Could you comment how to handle the following non-linear data (svm regression):
tt <- c(1.38, 1.41, 1.38, 1.57, 1.65, 1.45, 1.38, 1.38, 1.38, 1.69, 2.18, 1.89, 0.00, 0.00, 1.20, 0.00, 1.23, 1.40, 1.38, 1.38, 1.38, 1.08, 1.40, 1.88, 1.76, 1.70, 1.87, 0.00, 1.90, 1.40, 0.00, 1.46, 1.51, 0.01, 1.90, 1.63, 0.00, 0.00, 0.01, 2.00, 1.40, 0.00, 1.69, 1.68, 1.70, 1.40, 1.40, 1.64, 1.98, 2.00, 1.40, 2.00, 2.00, 1.78,1.56, 1.46, 1.69, 1.40, 1.87, 1.38, 0.00, 1.40, 1.43, 1.40, 1.69, 1.69, 1.88, 0.94, 1.69, 1.71, 1.57,1.38, 1.10, 1.70, 2.00, 1.70, 1.08, 1.70, 0.00, 1.70, 1.80,0.00, 1.58, 1.80, 1.69, 1.77, 0.00, 0.00, 1.38, 0.00, 0.00, 1.38, 0.00, 0.00)
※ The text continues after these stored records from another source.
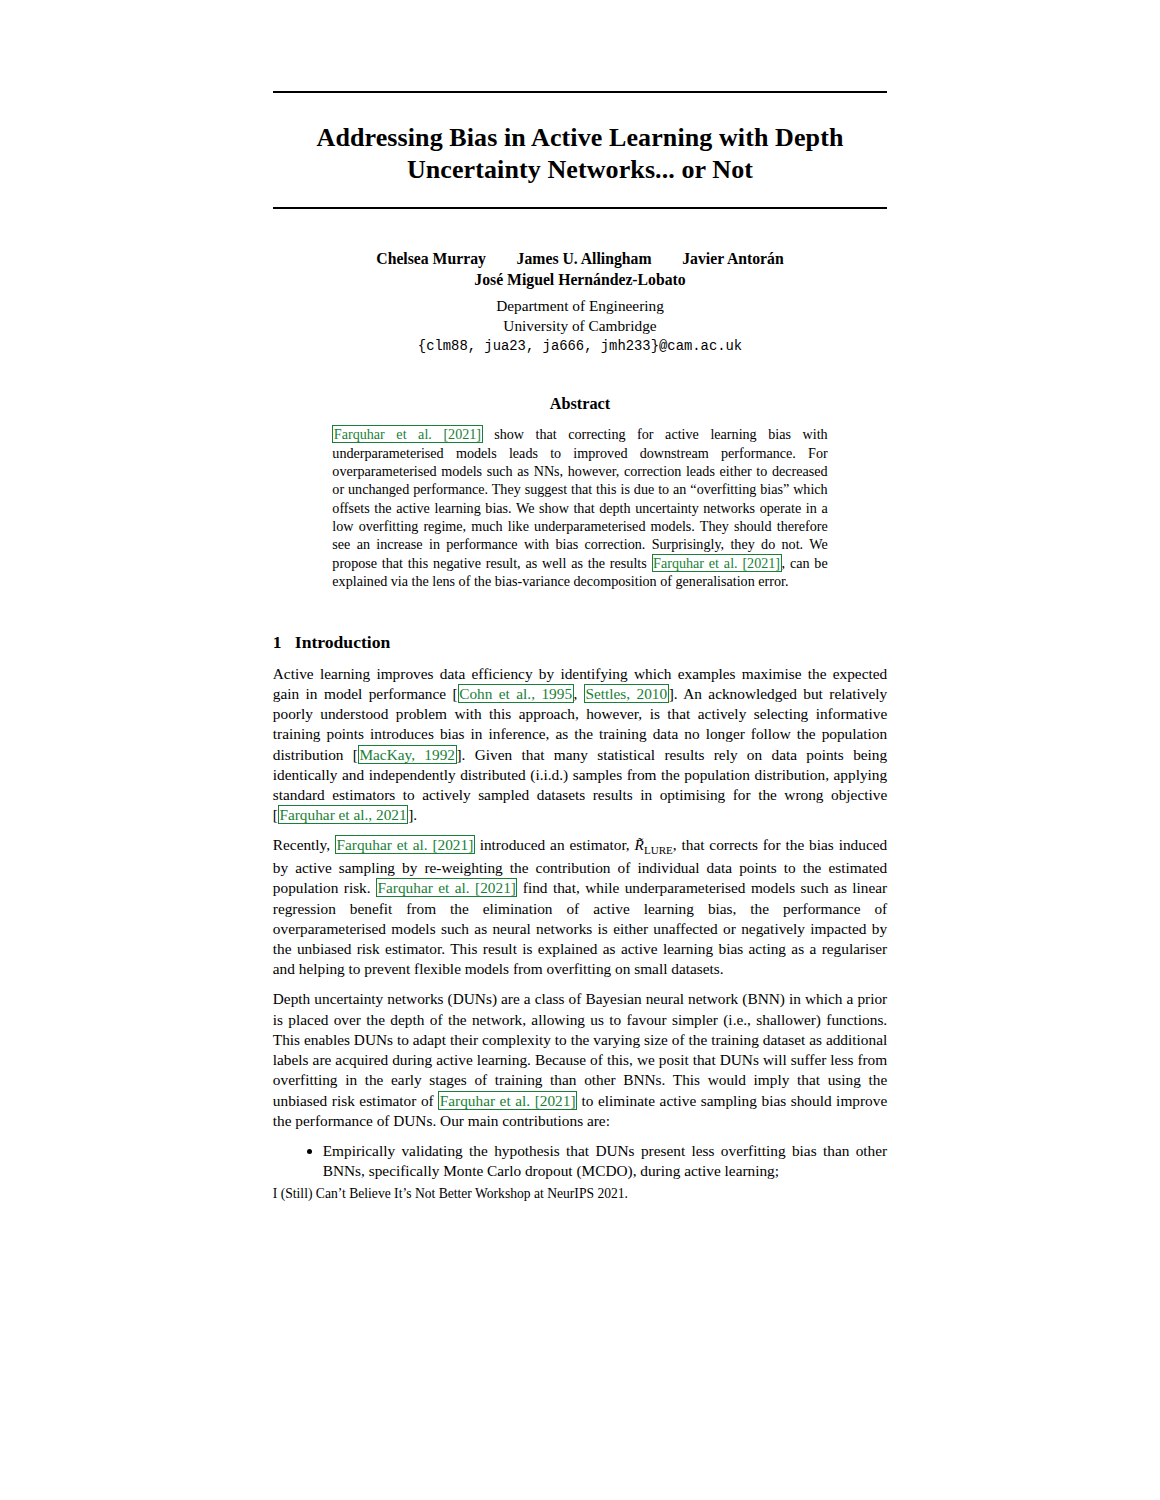Addressing Bias in Active Learning with Depth
Uncertainty Networks... or Not
Chelsea Murray James U. Allingham Javier Antorán José Miguel Hernández-Lobato
Department of Engineering
University of Cambridge
{clm88, jua23, ja666, jmh233}@cam.ac.uk
Abstract
Farquhar et al. [2021] show that correcting for active learning bias with underparameterised models leads to improved downstream performance. For overparameterised models such as NNs, however, correction leads either to decreased or unchanged performance. They suggest that this is due to an “overfitting bias” which offsets the active learning bias. We show that depth uncertainty networks operate in a low overfitting regime, much like underparameterised models. They should therefore see an increase in performance with bias correction. Surprisingly, they do not. We propose that this negative result, as well as the results Farquhar et al. [2021], can be explained via the lens of the bias-variance decomposition of generalisation error.
1 Introduction
Active learning improves data efficiency by identifying which examples maximise the expected gain in model performance [Cohn et al., 1995, Settles, 2010]. An acknowledged but relatively poorly understood problem with this approach, however, is that actively selecting informative training points introduces bias in inference, as the training data no longer follow the population distribution [MacKay, 1992]. Given that many statistical results rely on data points being identically and independently distributed (i.i.d.) samples from the population distribution, applying standard estimators to actively sampled datasets results in optimising for the wrong objective [Farquhar et al., 2021].
Recently, Farquhar et al. [2021] introduced an estimator, R̃LURE, that corrects for the bias induced by active sampling by re-weighting the contribution of individual data points to the estimated population risk. Farquhar et al. [2021] find that, while underparameterised models such as linear regression benefit from the elimination of active learning bias, the performance of overparameterised models such as neural networks is either unaffected or negatively impacted by the unbiased risk estimator. This result is explained as active learning bias acting as a regulariser and helping to prevent flexible models from overfitting on small datasets.
Depth uncertainty networks (DUNs) are a class of Bayesian neural network (BNN) in which a prior is placed over the depth of the network, allowing us to favour simpler (i.e., shallower) functions. This enables DUNs to adapt their complexity to the varying size of the training dataset as additional labels are acquired during active learning. Because of this, we posit that DUNs will suffer less from overfitting in the early stages of training than other BNNs. This would imply that using the unbiased risk estimator of Farquhar et al. [2021] to eliminate active sampling bias should improve the performance of DUNs. Our main contributions are:
Empirically validating the hypothesis that DUNs present less overfitting bias than other BNNs, specifically Monte Carlo dropout (MCDO), during active learning;
I (Still) Can’t Believe It’s Not Better Workshop at NeurIPS 2021.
pp <- c(4, 6, 6, 5, 6, 5, 4, 4, 4, 5, 7, 5, 6 , 6 , 4, 4, 5 , 4 , 5 , 5 , 5 ,6 , 5 , 5, 6 , 7 , 5, 6 , 4 , 4 , 6, 6 , 6 , 8, 5, 6 , 6 , 5 , 8, 7 , 6, 6, 5 , 5, 6, 6, 6, 5, 5, 5, 5, 6, 7, 6, 4, 6, 5, 6, 6, 6, 8, 6, 4, 4, 5, 5, 6, 6, 7, 4, 6, 4, 4, 5, 5, 4, 4, 6, 10, 7, 6, 10, 5, 7, 5, 4, 8, 7, 4, 6, 4, 4, 4, 6)
qq <- c(2, 2, 2, 3, 1, 3, 3, 3, 3, 1, 0, 2, 0, 2, 3, 0, 0, 1, 1, 1, 1, 0, 1, 1, 1, 0, 2, 2, 2, 2, 2, 2, 2, 2, 2, 2, 0, 3, 0, 1, 3, 1, 1, 1, 0, 1, 1, 2, 2, 2, 1, 1, 1, 2, 3, 0, 1, 3, 0, 1, 0, 2, 3, 3, 1, 1, 1, 0, 0, 2, 3, 3, 2, 1, 3, 0, 3, 3, 2, 1, 1, 2, 2, 0, 3, 2, 1, 0, 3, 4, 2, 3, 3, 1)
I tried like this, for example
library(kernlab)
huh <- data.frame(tt,pp,qq)
index <- 1:nrow(huh)
testindex <- sample(index, trunc(length(index)/3))
testset <-huh[testindex,]
trainset <- huh[-testindex,]
mod <- ksvm(tt ~pp+qq, data =trainset,type = "eps-svr", kernel = "rbfdot",kpar ="automatic", C = 10, prob.model = TRUE)
the result looks like
Support Vector Machine object of class "ksvm"
SV type: eps-svr (regression)
parameter : epsilon = 0.1 cost C = 10
Gaussian Radial Basis kernel function.
Hyperparameter : sigma = 0.637663227203429
Number of Support Vectors : 55
Objective Function Value : -224.1407
Training error : 0.581297
Laplace distr. width : 1.320399
I can extract coefficients and bias (w and b) but I can't find the slack variables (soft-margin) that define the loss-function. Can you suggest me another option to fit such type of data?